Chromebooks, in particular, saw astronomical growth in 2014, with unit sales jumping 125 percent in 2014. The last year saw big-name vendors such as Dell, Lenovo and HP jumping into the Chromebook fray, joining first movers Samsung and Acer and growing the size of the market, Baker said. The majority of those sales went to the education market, Baker said, with nearly half of all sales centered around the back-to-school period between June and August.
"I think the vast majority has been in the K-12 organizations, but ... I think it will be interesting to see what the long term impacts and opportunities are for [Google's] Chrome [operating system] as a business tool," Baker said.
Kyle Cebull, CMO at Fort Myers, Fla.-based solution provider Entech, said he has also seen strong PC and Chromebook sales. As the market looks to adopt more technologies, Cebull said he sees clients moving away from thin clients to PCs for access to key applications and other outlying requirements that aren't yet compatible with the cloud. Cebull said he is also seeing strong growth in Chromebooks, but still has yet to see much demand from outside of the education market.

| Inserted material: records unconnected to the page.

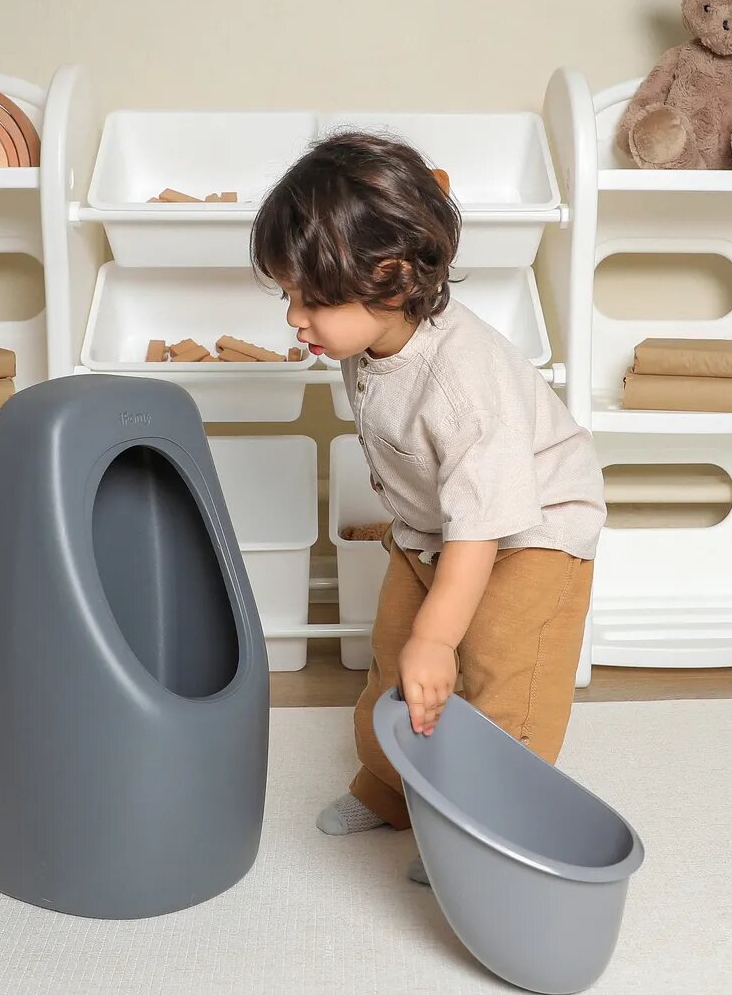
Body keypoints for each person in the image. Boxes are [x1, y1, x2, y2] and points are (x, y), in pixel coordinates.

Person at [250, 131, 606, 883]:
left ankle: (492, 826)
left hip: (533, 526)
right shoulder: (364, 340)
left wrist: (440, 639)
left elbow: (484, 527)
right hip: (436, 525)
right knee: (392, 658)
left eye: (313, 300)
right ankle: (390, 791)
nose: (294, 319)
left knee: (503, 674)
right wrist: (420, 639)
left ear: (389, 279)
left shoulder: (463, 386)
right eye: (288, 296)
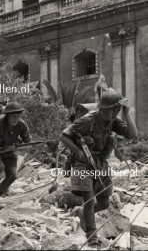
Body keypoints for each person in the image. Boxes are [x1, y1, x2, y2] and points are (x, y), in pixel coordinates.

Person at [60, 89, 138, 246]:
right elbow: (64, 136)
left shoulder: (113, 121)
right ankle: (92, 238)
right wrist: (78, 152)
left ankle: (82, 213)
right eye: (113, 109)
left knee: (104, 203)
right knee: (89, 199)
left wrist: (127, 113)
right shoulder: (87, 120)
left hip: (100, 163)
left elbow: (133, 135)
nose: (115, 112)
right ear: (103, 108)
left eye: (117, 109)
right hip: (82, 163)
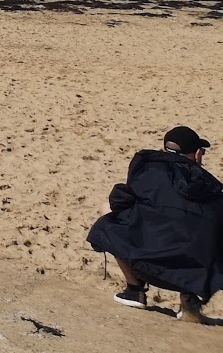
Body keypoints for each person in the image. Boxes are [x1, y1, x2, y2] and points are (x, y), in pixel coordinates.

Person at [89, 125, 222, 321]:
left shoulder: (147, 168)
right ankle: (189, 302)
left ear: (164, 150)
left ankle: (135, 289)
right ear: (197, 155)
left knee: (108, 209)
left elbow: (121, 201)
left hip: (145, 262)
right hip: (190, 275)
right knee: (207, 229)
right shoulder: (209, 186)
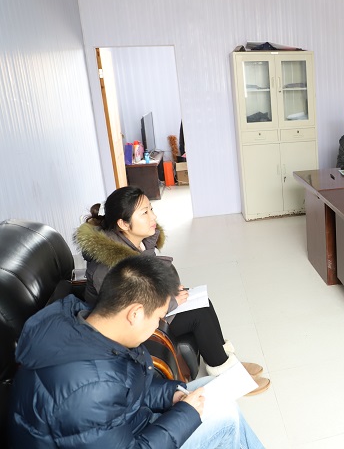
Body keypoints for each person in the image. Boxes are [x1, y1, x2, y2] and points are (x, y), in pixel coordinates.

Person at [9, 254, 264, 448]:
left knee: (212, 391)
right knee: (226, 418)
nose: (158, 326)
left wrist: (170, 396)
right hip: (126, 437)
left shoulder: (87, 325)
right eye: (159, 318)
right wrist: (186, 414)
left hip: (124, 427)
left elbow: (129, 388)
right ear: (135, 313)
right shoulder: (88, 390)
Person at [74, 186, 270, 393]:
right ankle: (228, 376)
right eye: (145, 213)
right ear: (123, 224)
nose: (153, 216)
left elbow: (146, 282)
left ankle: (223, 359)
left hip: (143, 307)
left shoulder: (133, 242)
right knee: (199, 315)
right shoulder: (107, 266)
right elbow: (125, 314)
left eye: (151, 209)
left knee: (202, 301)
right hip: (125, 329)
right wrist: (171, 301)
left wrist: (167, 288)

Other areas of growth for the channel sales were networking hardware, up 6 percent, and component sales, up 15 percent. Baker said he saw networking driven by consistent back office growth around storage and infrastructure for all sizes of businesses. While NPD doesn't measure mobile sales for the channel, due to blurred market lines with the popularity of BYOD, Baker said he sees mobile technologies as an "underdeveloped opportunity" for the channel. In particular, he said there is opportunity for the channel around containerization technology, security and mobile device management.
Not all areas were up in sales for the year, though, with software falling 3 percent and printer consumables falling 4 percent. Baker attributed low printer consumables sales to a consistent turn away from printing, though he did say an opportunity in the market remains for managed print services. He said software sales for the year were down as OS upgrades and productivity suites were down. Entech's Cebull noted that the decline might also be due to lower upfront revenue from software-as-a-service sales.

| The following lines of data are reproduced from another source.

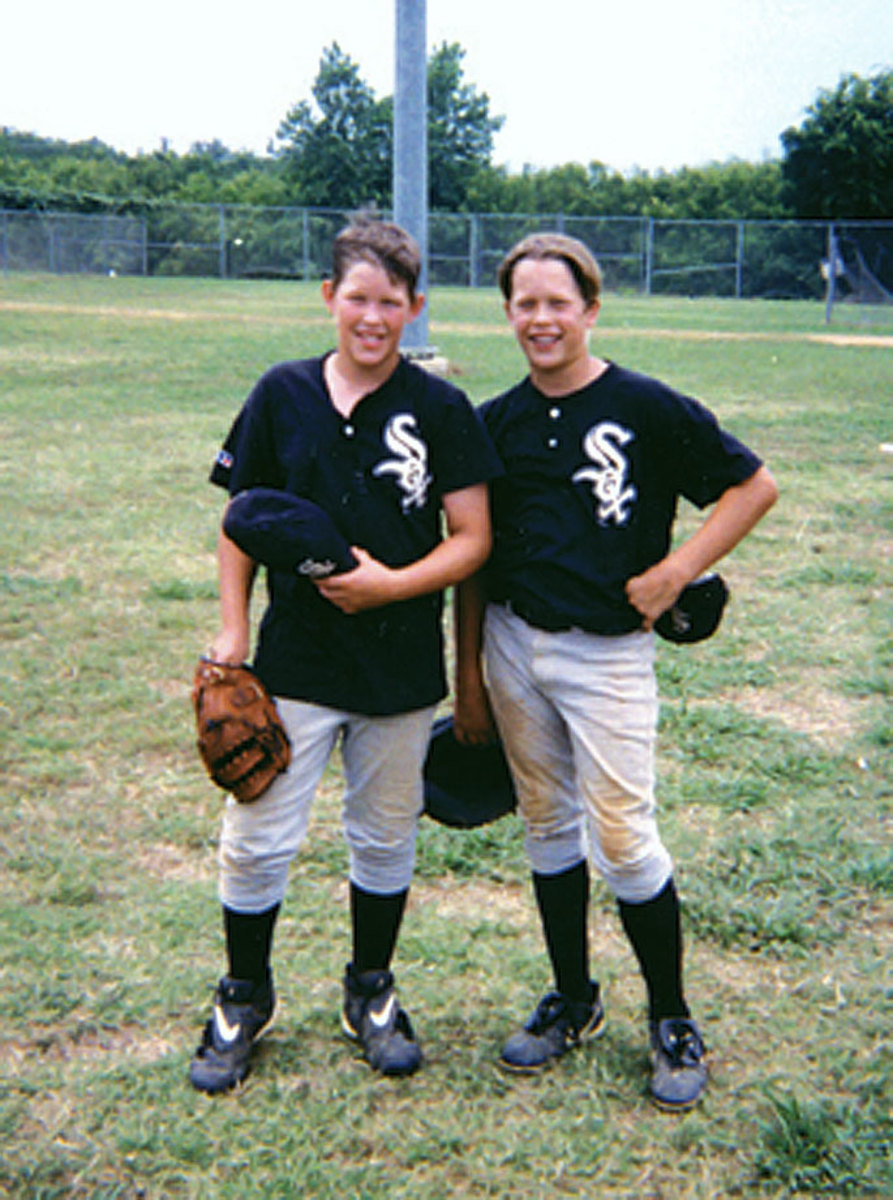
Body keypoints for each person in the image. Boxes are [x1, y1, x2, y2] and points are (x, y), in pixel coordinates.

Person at [454, 233, 778, 1110]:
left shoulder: (645, 406)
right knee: (547, 827)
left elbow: (751, 487)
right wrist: (469, 678)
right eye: (524, 303)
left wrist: (678, 570)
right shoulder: (494, 422)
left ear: (590, 310)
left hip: (607, 654)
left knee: (626, 838)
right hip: (514, 643)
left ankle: (670, 1016)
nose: (541, 318)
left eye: (558, 302)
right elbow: (474, 558)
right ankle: (574, 998)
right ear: (508, 314)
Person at [189, 217, 502, 1094]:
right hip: (295, 660)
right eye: (356, 298)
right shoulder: (280, 393)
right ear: (329, 297)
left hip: (398, 668)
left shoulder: (440, 409)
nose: (372, 316)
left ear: (415, 307)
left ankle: (370, 989)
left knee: (383, 832)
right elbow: (241, 520)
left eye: (390, 302)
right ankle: (243, 995)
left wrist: (391, 586)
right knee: (257, 836)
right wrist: (234, 629)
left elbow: (471, 537)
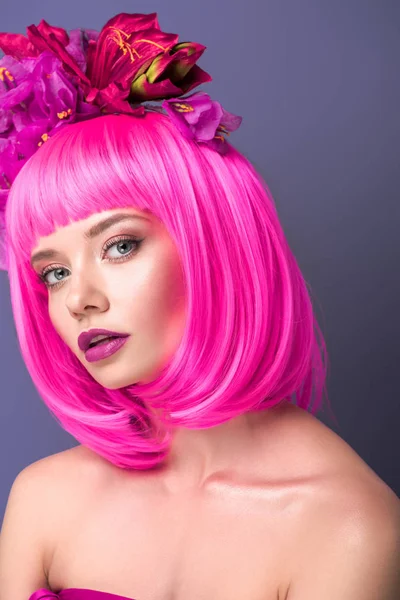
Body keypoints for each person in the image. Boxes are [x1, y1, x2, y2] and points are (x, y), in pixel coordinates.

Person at [0, 11, 399, 600]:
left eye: (120, 245)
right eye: (54, 273)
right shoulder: (44, 499)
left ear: (214, 242)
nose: (79, 300)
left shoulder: (347, 528)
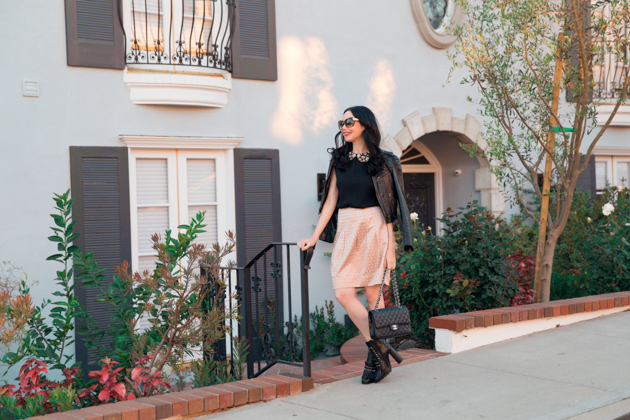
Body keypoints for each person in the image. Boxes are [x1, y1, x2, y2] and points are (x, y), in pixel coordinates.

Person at [298, 105, 414, 384]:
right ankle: (380, 347)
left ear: (365, 124)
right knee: (343, 291)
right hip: (347, 227)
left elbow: (391, 206)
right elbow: (330, 202)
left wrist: (391, 246)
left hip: (375, 226)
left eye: (349, 121)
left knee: (374, 296)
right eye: (342, 122)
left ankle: (376, 358)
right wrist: (314, 237)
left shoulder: (384, 161)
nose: (344, 126)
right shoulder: (341, 159)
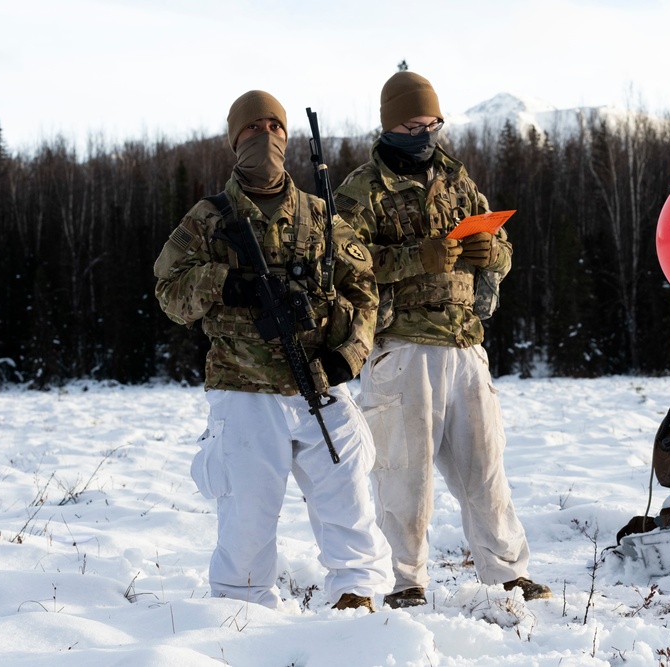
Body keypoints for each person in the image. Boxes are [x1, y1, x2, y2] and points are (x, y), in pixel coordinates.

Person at [153, 90, 394, 612]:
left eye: (275, 127)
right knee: (247, 512)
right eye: (253, 129)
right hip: (243, 387)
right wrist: (224, 284)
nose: (266, 137)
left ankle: (358, 598)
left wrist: (348, 356)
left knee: (349, 489)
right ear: (234, 140)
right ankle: (240, 614)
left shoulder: (321, 215)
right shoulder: (208, 219)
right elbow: (168, 293)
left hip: (319, 381)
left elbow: (364, 290)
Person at [333, 71, 550, 608]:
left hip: (465, 344)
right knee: (403, 475)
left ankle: (506, 574)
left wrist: (490, 254)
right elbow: (339, 266)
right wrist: (417, 258)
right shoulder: (361, 191)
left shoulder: (457, 180)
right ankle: (403, 582)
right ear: (390, 125)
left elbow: (501, 246)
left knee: (486, 470)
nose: (425, 133)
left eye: (432, 123)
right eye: (412, 124)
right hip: (402, 348)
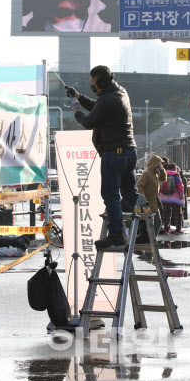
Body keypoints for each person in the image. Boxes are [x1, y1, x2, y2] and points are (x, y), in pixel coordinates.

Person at [67, 65, 138, 248]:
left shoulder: (108, 100)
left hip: (114, 153)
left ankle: (115, 234)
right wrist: (78, 96)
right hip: (129, 151)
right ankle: (145, 225)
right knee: (129, 193)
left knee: (110, 195)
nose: (93, 87)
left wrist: (76, 111)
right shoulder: (119, 92)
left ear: (102, 82)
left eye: (94, 84)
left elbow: (89, 121)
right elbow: (98, 106)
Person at [136, 154, 166, 241]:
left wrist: (162, 170)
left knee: (155, 223)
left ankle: (150, 240)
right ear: (155, 164)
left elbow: (163, 179)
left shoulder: (155, 173)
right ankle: (150, 240)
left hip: (154, 202)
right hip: (148, 202)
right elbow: (139, 185)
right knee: (155, 222)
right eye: (159, 164)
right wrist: (143, 198)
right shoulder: (147, 173)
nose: (160, 165)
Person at [159, 163, 185, 234]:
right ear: (174, 168)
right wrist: (181, 196)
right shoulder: (176, 177)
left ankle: (167, 230)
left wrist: (160, 196)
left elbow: (158, 187)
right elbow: (180, 187)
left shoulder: (163, 175)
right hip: (175, 199)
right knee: (177, 215)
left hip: (164, 199)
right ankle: (178, 230)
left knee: (166, 215)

Baker said the growth in the channel revenues, in the face of challenges posed by changing vendors and new technologies such as cloud, emphasizes the industry's value proposition to the end user. Cebull agreed, saying that, if anything, the growth numbers were underestimated for the channel. Cebull said that Entech's product growth numbers were closer to 15 percent to 20 percent last year.
"The fact that the channel continues to grow belies some of the doom and gloom [that] the cloud is going to kill the channel, the data center is going to kill the channel, mobile is going to kill the channel. None of those things seems to be coming true right now," Baker said.